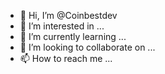 - 👋 Hi, I’m @Coinbestdev
- 👀 I’m interested in ...
- 🌱 I’m currently learning ...
- 💞️ I’m looking to collaborate on ...
- 📫 How to reach me ...

<!---
Coinbestdev/Coinbestdev is a ✨ special ✨ repository because its `README.md` (this file) appears on your GitHub profile.
You can click the Preview link to take a look at your changes.
--->
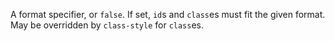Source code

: A format specifier, or `false`. If set, `id`s and `class`es must fit the
given format. May be overridden by `class-style` for `class`es.
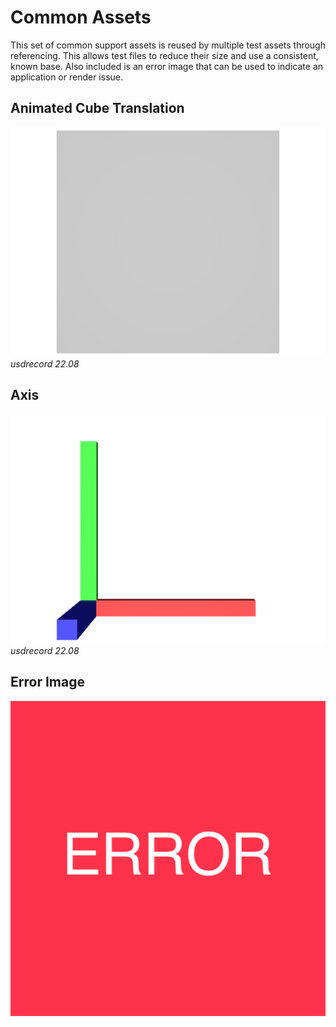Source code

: # Common Assets

This set of common support assets is reused by multiple test assets through referencing.
This allows test files to reduce their size and use a consistent, known base.
Also included is an error image that can be used to indicate an application or render issue.

## Animated Cube Translation

![screenshot](screenshots/animated_cube_translation_usdrecord_22.08.png)
_usdrecord 22.08_

## Axis

![screenshot](screenshots/axis_usdrecord_22.08.png)
_usdrecord 22.08_

## Error Image

![error](error.png)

--- Task to carry out ---
A word-for-word transcription of the listing is needed, minus its images.

--- Result for this task ---
 - 👋 Hi, I’m @Coinbestdev
- 👀 I’m interested in ...
- 🌱 I’m currently learning ...
- 💞️ I’m looking to collaborate on ...
- 📫 How to reach me ...

<!---
Coinbestdev/Coinbestdev is a ✨ special ✨ repository because its `README.md` (this file) appears on your GitHub profile.
You can click the Preview link to take a look at your changes.
--->
Source code

: A format specifier, or `false`. If set, `id`s and `class`es must fit the
given format. May be overridden by `class-style` for `class`es.
Source code

: # Common Assets

This set of common support assets is reused by multiple test assets through referencing.
This allows test files to reduce their size and use a consistent, known base.
Also included is an error image that can be used to indicate an application or render issue.

## Animated Cube Translation

![screenshot](screenshots/animated_cube_translation_usdrecord_22.08.png)
_usdrecord 22.08_

## Axis

![screenshot](screenshots/axis_usdrecord_22.08.png)
_usdrecord 22.08_

## Error Image

![error](error.png)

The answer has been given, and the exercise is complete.